I have a functioning client-server apparatus which can successfully connect and send messages to each other using NIO.
Right now my only confusion is how I'm supposed to continue reading when socketChannel.read() returns zero.
I have a protocol that sends the first 4 bytes as the number of incoming bytes to expect. Even with that amount, I'm running into a potential issue.
For testing, However, there are times where I might read something like:
5 // Read 5 bytes when calling socketChannel.read()
0 // Read 0 bytes when calling socketChannel.read() immediately after
When I hit the zero, I assumed that I was done reading and need to wait for more data to come to me.
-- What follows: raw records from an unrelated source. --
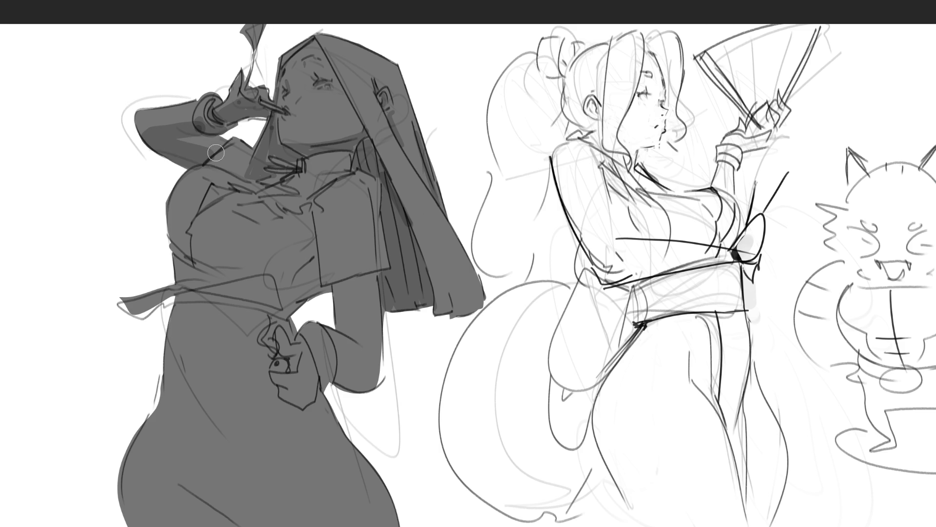
- Re-shade the forearm with a highlight stripe, then shade the chest, under-bust band, sleeve and collar
key(ctrl+z)
mouse_move(205, 132)
mouse_down()
mouse_move(186, 124)
mouse_move(156, 141)
mouse_move(215, 143)
mouse_move(161, 146)
mouse_move(232, 168)
mouse_up()
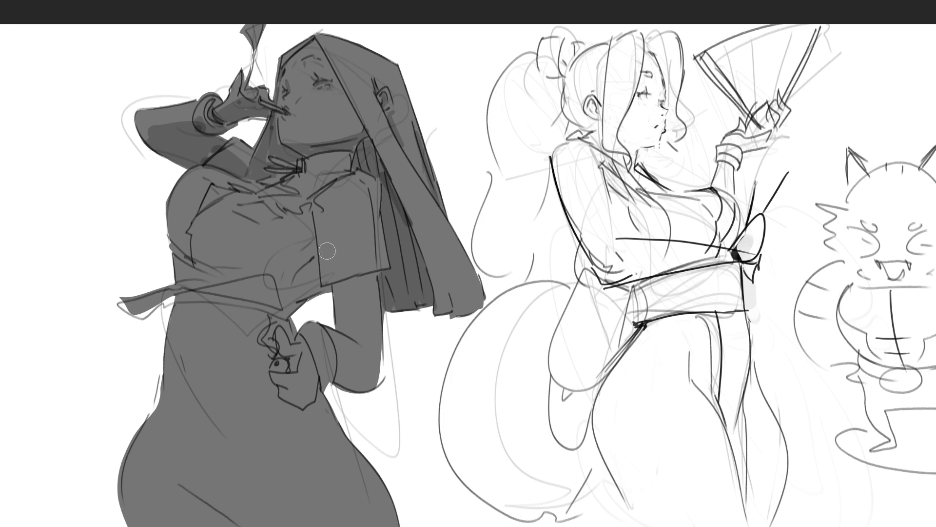
mouse_move(312, 208)
mouse_down()
mouse_move(309, 258)
mouse_move(273, 267)
mouse_move(190, 260)
mouse_move(270, 269)
mouse_up()
mouse_move(175, 263)
mouse_down()
mouse_move(205, 280)
mouse_move(284, 272)
mouse_move(305, 300)
mouse_move(312, 280)
mouse_move(269, 309)
mouse_move(185, 305)
mouse_move(292, 324)
mouse_move(273, 317)
mouse_move(319, 293)
mouse_move(390, 280)
mouse_move(312, 293)
mouse_up()
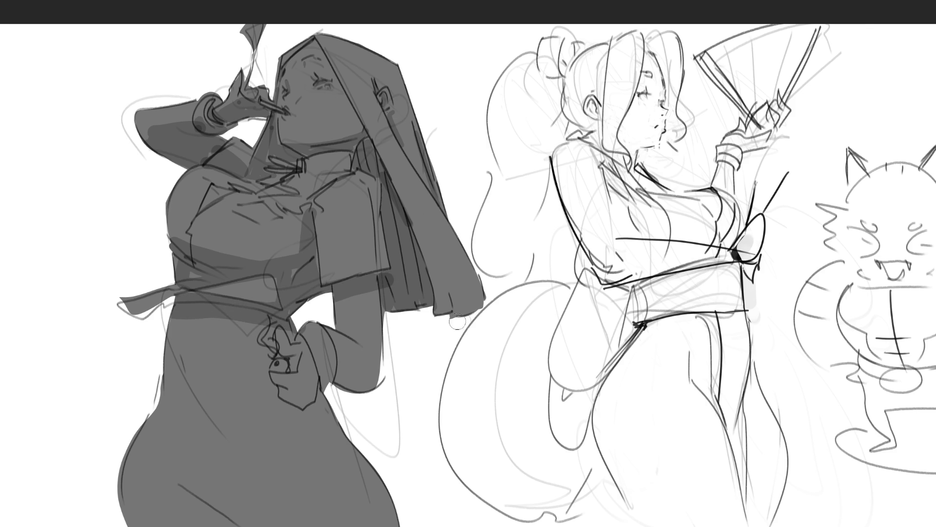
drag(360, 233, 373, 205)
mouse_move(310, 193)
mouse_down()
mouse_move(298, 175)
mouse_move(344, 172)
mouse_move(288, 169)
mouse_move(312, 178)
mouse_up()
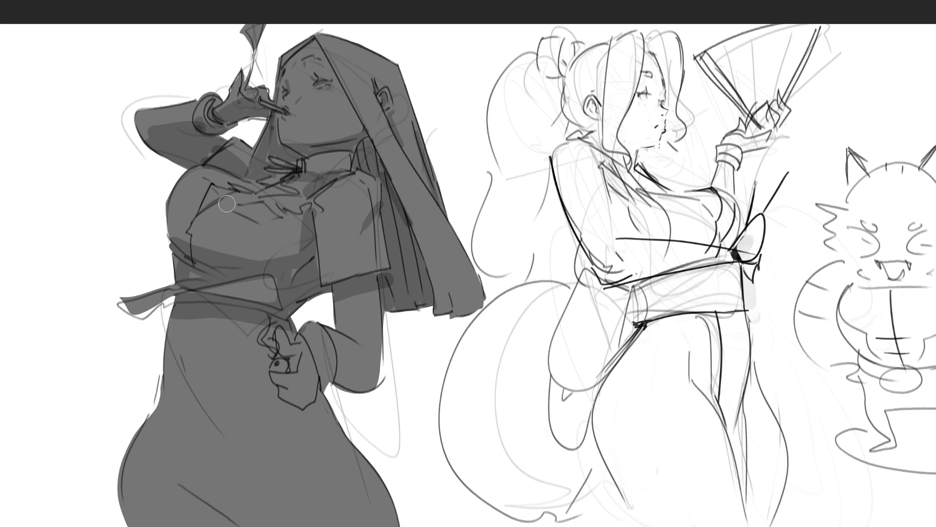
drag(244, 191, 297, 191)
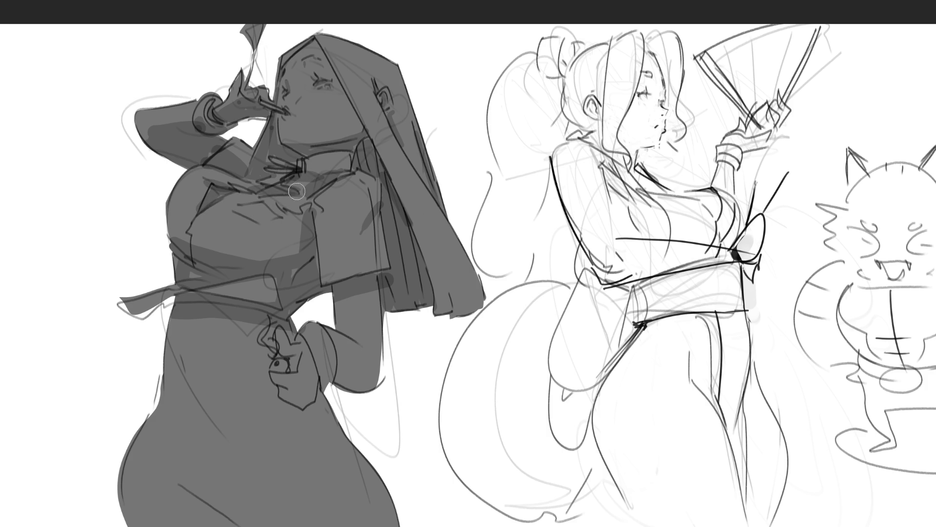
drag(172, 229, 214, 242)
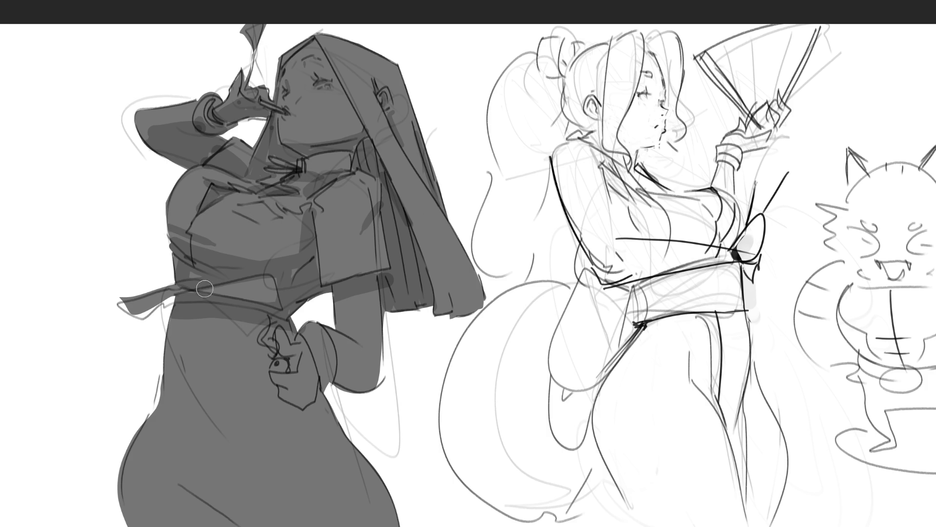
- Add dark folds to the dress and shade the hand and sleeve, undoing the stray body stroke
click(179, 365)
click(178, 490)
mouse_move(178, 490)
mouse_down()
mouse_move(237, 526)
mouse_move(175, 490)
mouse_move(197, 525)
mouse_move(260, 526)
mouse_up()
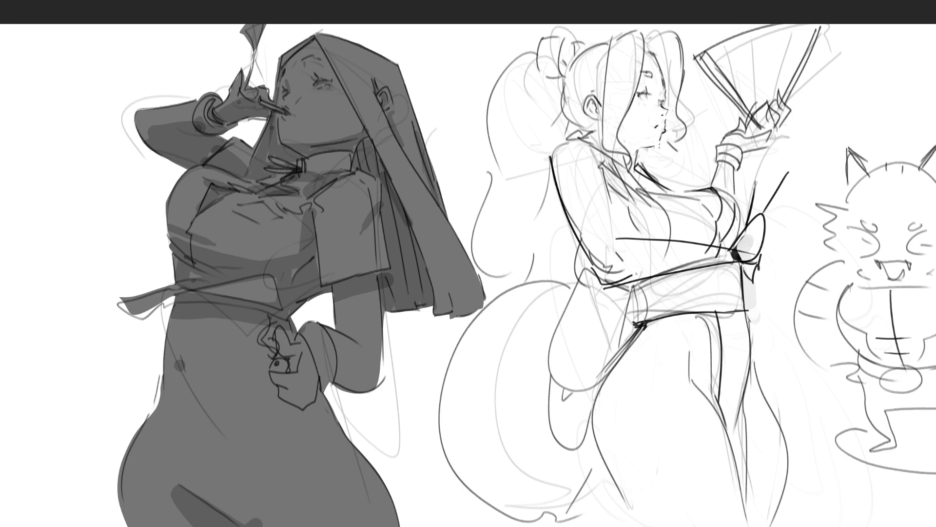
mouse_move(308, 405)
mouse_down()
mouse_move(292, 399)
mouse_move(289, 387)
mouse_move(312, 398)
mouse_move(292, 361)
mouse_move(378, 390)
mouse_up()
drag(342, 331, 363, 349)
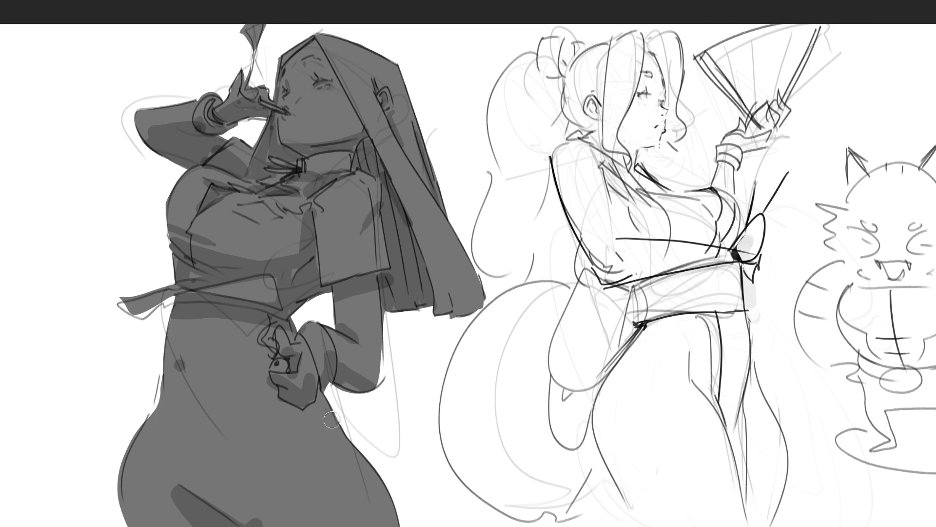
mouse_move(325, 395)
mouse_down()
mouse_move(317, 439)
mouse_move(337, 465)
mouse_up()
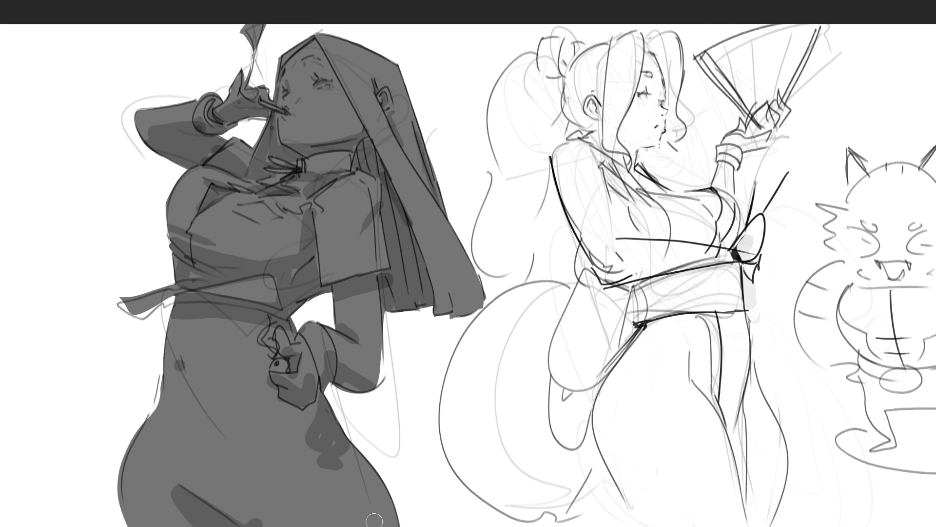
key(ctrl+z)
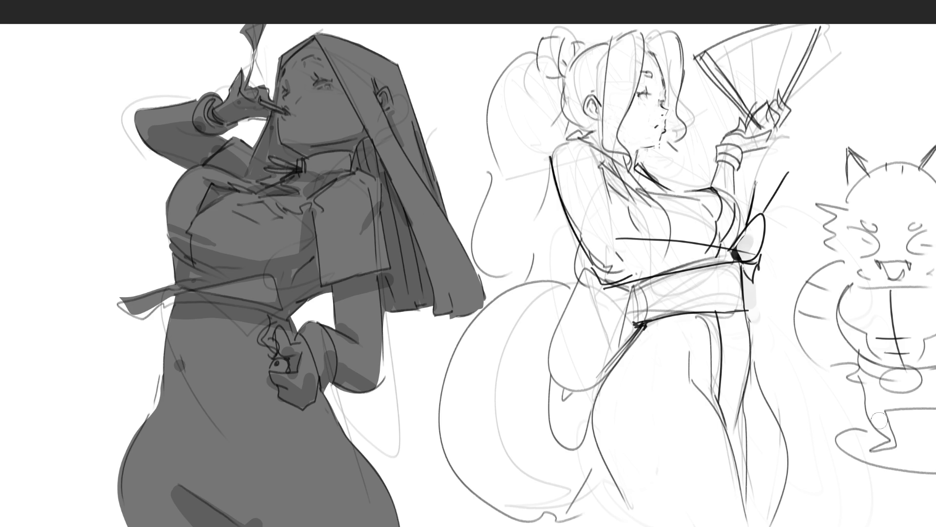
- Paint the lower body, raised forearm and upper arm reddish-brown
key(bracketright)
key(bracketright)
key(bracketright)
key(bracketright)
key(bracketright)
mouse_move(242, 351)
mouse_down()
mouse_move(210, 345)
mouse_move(178, 380)
mouse_move(141, 478)
mouse_up()
key(bracketleft)
key(bracketleft)
key(bracketleft)
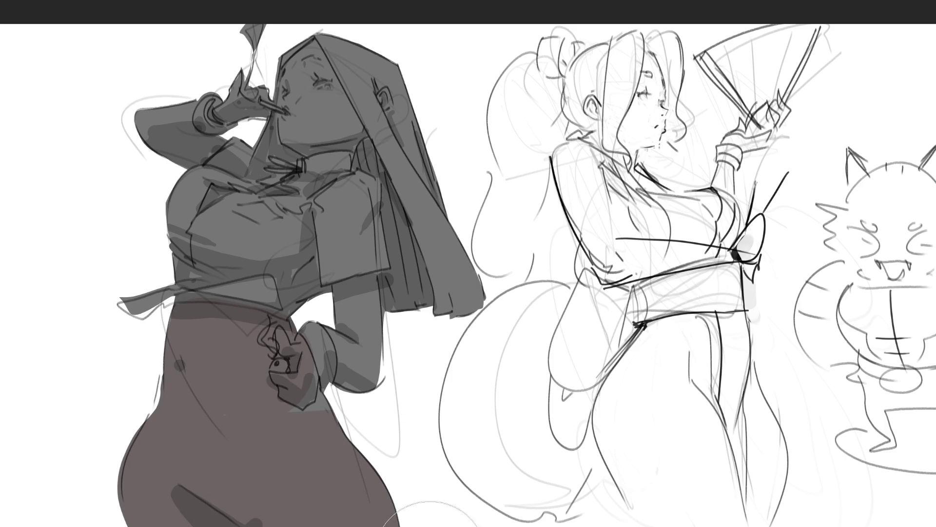
mouse_move(326, 292)
mouse_down()
mouse_move(365, 393)
mouse_move(339, 293)
mouse_move(361, 287)
mouse_move(374, 350)
mouse_move(354, 338)
mouse_move(363, 401)
mouse_up()
mouse_move(197, 120)
mouse_down()
mouse_move(185, 109)
mouse_move(141, 128)
mouse_move(214, 139)
mouse_move(163, 115)
mouse_up()
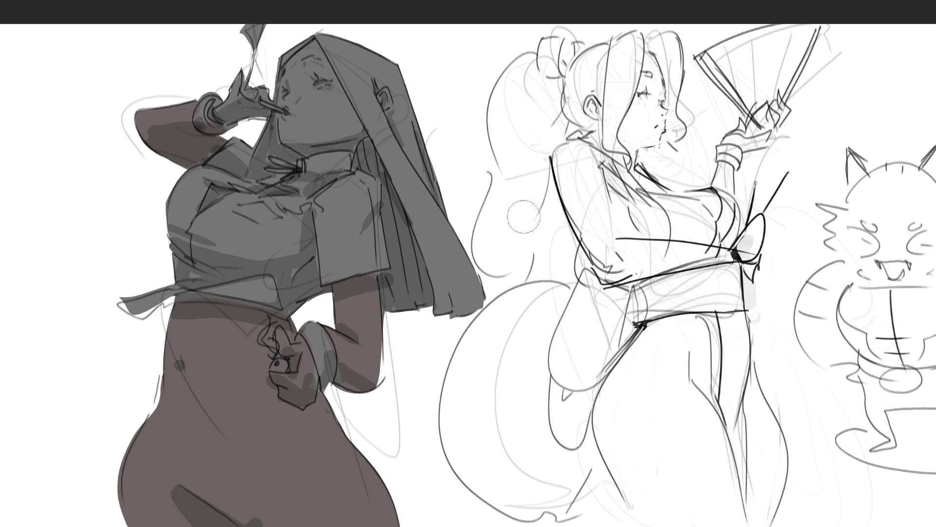
- Extend the reddish-brown triangle under the neckline and fill the face with light skin tone
key(bracketleft)
key(bracketleft)
key(bracketleft)
mouse_move(207, 204)
mouse_down()
mouse_move(224, 193)
mouse_move(208, 205)
mouse_up()
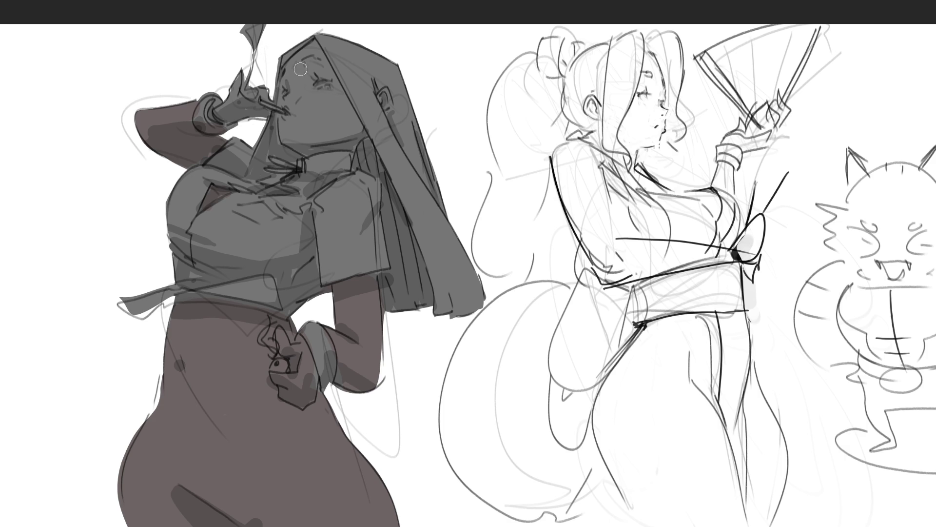
key(bracketright)
key(bracketright)
key(bracketright)
mouse_move(314, 53)
mouse_down()
mouse_move(293, 70)
mouse_move(290, 130)
mouse_move(300, 144)
mouse_move(344, 139)
mouse_move(349, 111)
mouse_move(312, 68)
mouse_move(298, 72)
mouse_move(319, 136)
mouse_move(328, 103)
mouse_up()
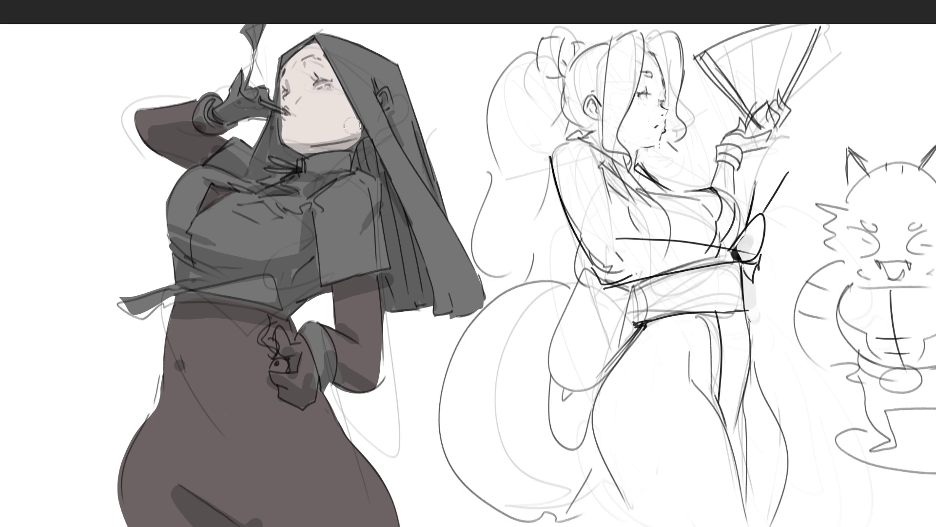
- Paint the ear and both hands skin tone, then begin the waist of the blouse light blue
drag(382, 95, 388, 107)
mouse_move(246, 100)
mouse_down()
mouse_move(226, 104)
mouse_move(236, 85)
mouse_move(225, 110)
mouse_move(266, 92)
mouse_move(269, 117)
mouse_move(248, 117)
mouse_up()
When I do this however, OP_READ doesn't seem to be triggered when I perform selectNow() again later on. I checked the key and it has it's readyops() and interestops() set to 1 (which is OP_READ), but it does not want to recognize that it's time to read again.
I found that if I continue looping to read, I might get something like:
5 // socketChannel.read()
0 // socketChannel.read()
7 // socketChannel.read() (Done since I have all my bytes)
0
0
0
...
I'm confused here because this means one of:
There is no data there, so the 0 available is legitimate, but then when the rest of the data comes in, the selector refuses to return the key with selectNow()
The data is all there, but for some reason returns 0 on reading.
Am I supposed to re-register the channel after a selectNow() returns it as an active key? (Though I didn't have to between switching from OP_CONNECT to OP_READ... so I'm guessing not). I feel like blindly circling in a loop is dangerous and will waste processing cycles.
Am I just supposed to keep polling them? That makes me confused at when OP_READ actually fires then.